Published in Mint on 8 September, 2015, Written by Abhishek Bondia
Can I surrender my policy before maturity? How do I go about doing this?
—Rajesh Patil
Yes, you can surrender a policy before maturity. You will get the surrender value. In a unit-linked insurance plan (Ulip), surrender value is linked to the net asset value (NAV) of the units held. Depending on the number of years of paid-up premium. Ulips have a deduction schedule on the NAV. For endowment plans, a surrender value table or the formula for arriving at surrender value is mentioned in the schedule of the policy. A typical term plan has no surrender value.
am 40 years old, unmarried and earn Rs. 20 lakh a year. I want to get myself a life insurance policy. How do I know how much insurance amount I should take?
—Kanika Mehta
A thumb rule to quantify life insurance requirement is 10 times a person’s annual income. However, a lot depends on the number of dependants of the individual and her financial liabilities. Your life insurance amount should be enough to settle all loans against your name, and ensure that your dependants get enough corpus to sustain themselves later.
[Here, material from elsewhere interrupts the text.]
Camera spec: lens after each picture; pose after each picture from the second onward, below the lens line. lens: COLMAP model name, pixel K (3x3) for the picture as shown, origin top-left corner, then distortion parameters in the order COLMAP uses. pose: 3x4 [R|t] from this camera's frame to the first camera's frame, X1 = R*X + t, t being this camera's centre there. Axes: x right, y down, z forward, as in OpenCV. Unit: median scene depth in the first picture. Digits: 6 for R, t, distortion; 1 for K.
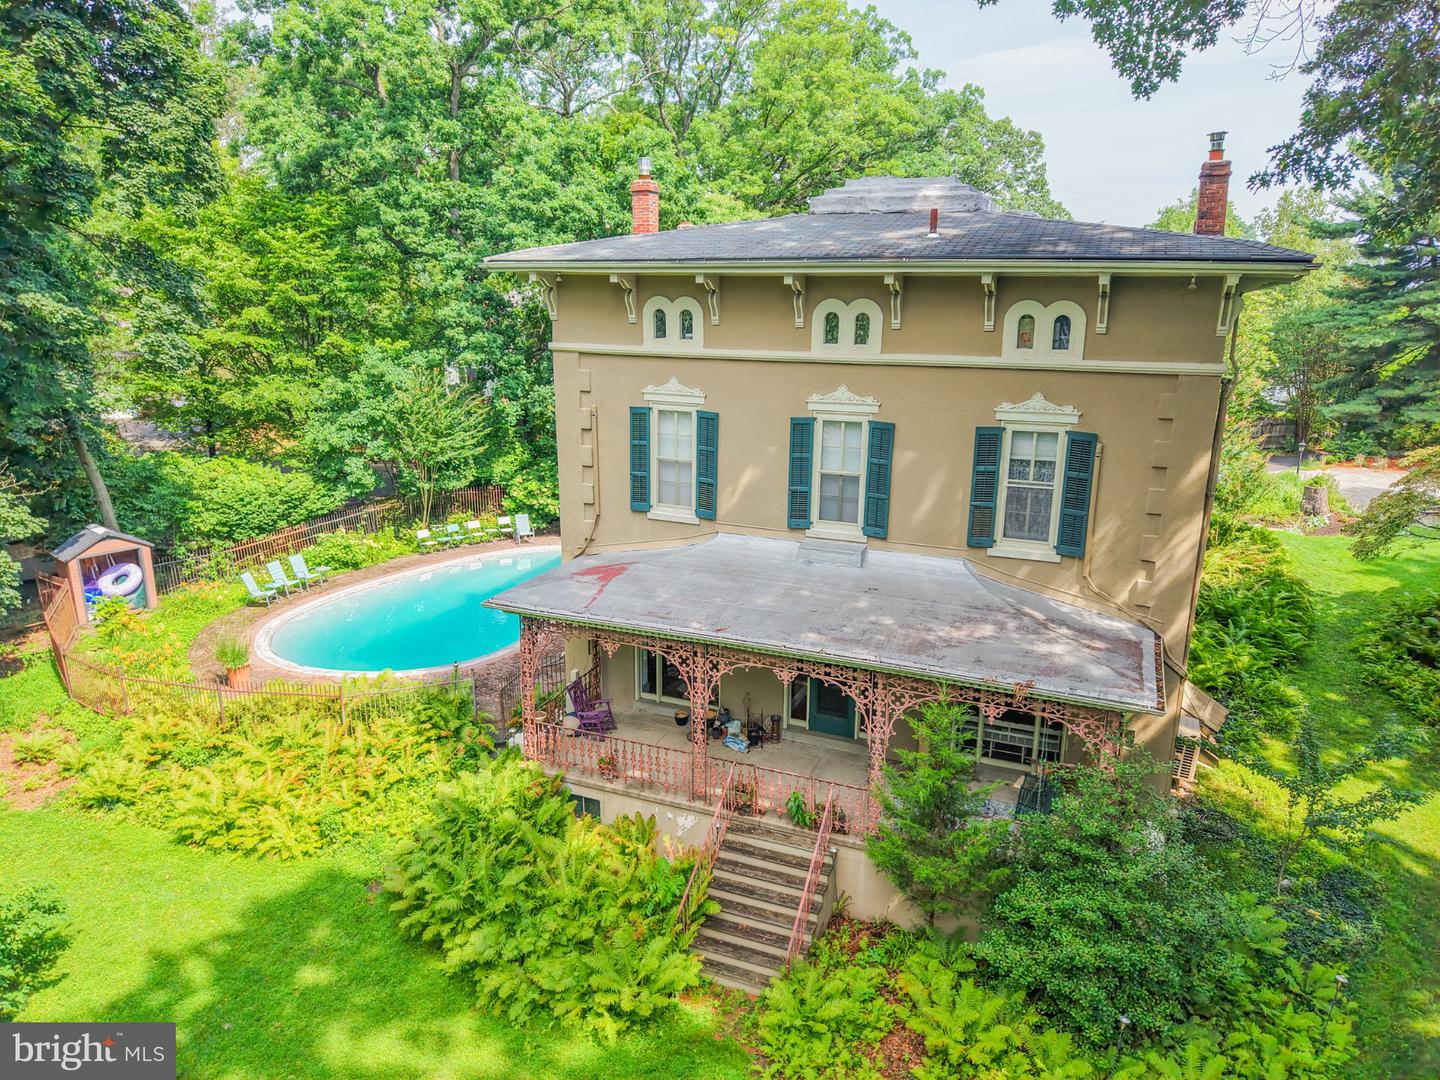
lens RADIAL K [[964.3, 0, 713.7], [0, 964.3, 530.5], [0, 0, 1]] dist [0.027057, -0.025872]
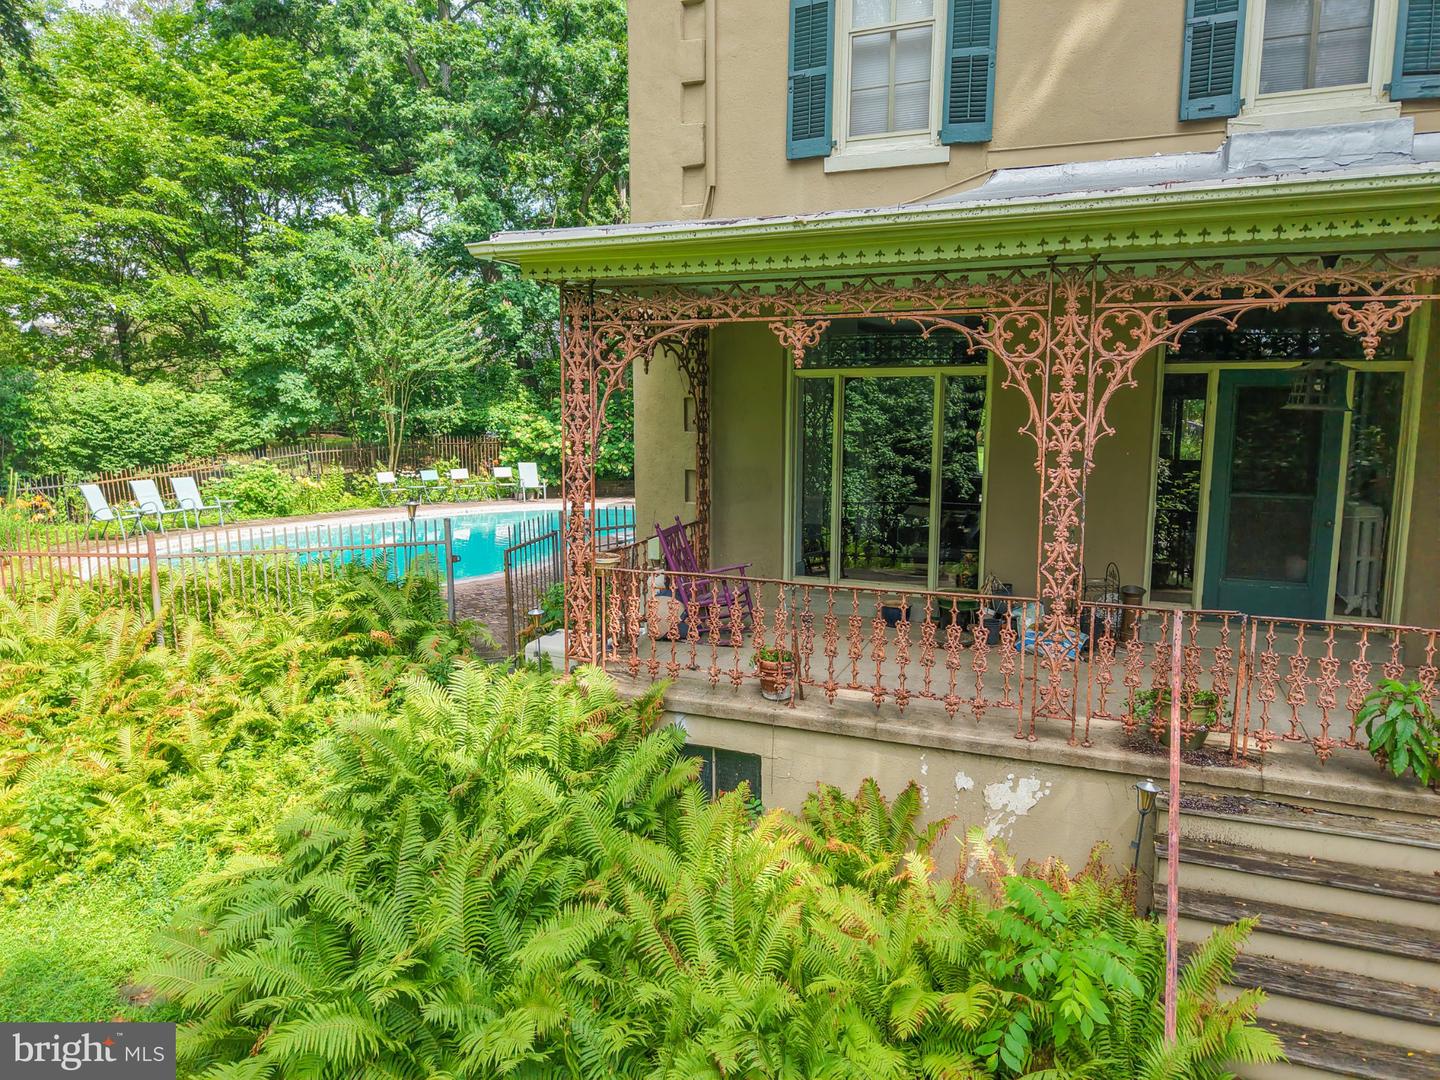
lens RADIAL K [[964.3, 0, 716.8], [0, 964.3, 537.6], [0, 0, 1]] dist [0.027057, -0.025872]
pose [[0.999907, -0.003036, 0.013330, -0.139961], [0.004421, 0.994451, -0.105111, 0.230951], [-0.012937, 0.105160, 0.994371, 0.597657]]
As a company, can we buy investment-linked insurance policies for our employees’ minor children?
—Shyam Dutta
You can buy an employer–employee insurance. In this insurance, the employer pays for insurance that is on the life of an employee. The nominees of that insurance could well be the employee’s children.
In an employer-employee insurance, the insurance can be in the name of the employee, and the company just undertakes to pay the premium. Or, the insurance may be owned by the company and assigned to the employee after certain conditions are met. For example, the employee has to work for a certain number of years.
What is a survival period in a critical illness rider? How does it affect my life insurance?
—Janaki
A survival period is a waiting period after the diagnosis of the critical illness for the claim to become payable. If the insured dies before the waiting period is over, the claim is not payable. Typically, the waiting period is between 30 days and 180 days. There are a few critical illness plans available that do not have a survival period requirement.
In case critical illness is purchased as a rider on the life insurance, and the insured dies within the waiting period, then only the death benefit would be payable. However, if the person dies after the waiting period on critical illness, then both amounts becomes payable.
Do note that if the critical illness is an accelerated rider, then the total amount payable is only the life insurance amount. Here, the critical illness rider only accelerates the amount payable on life insurance.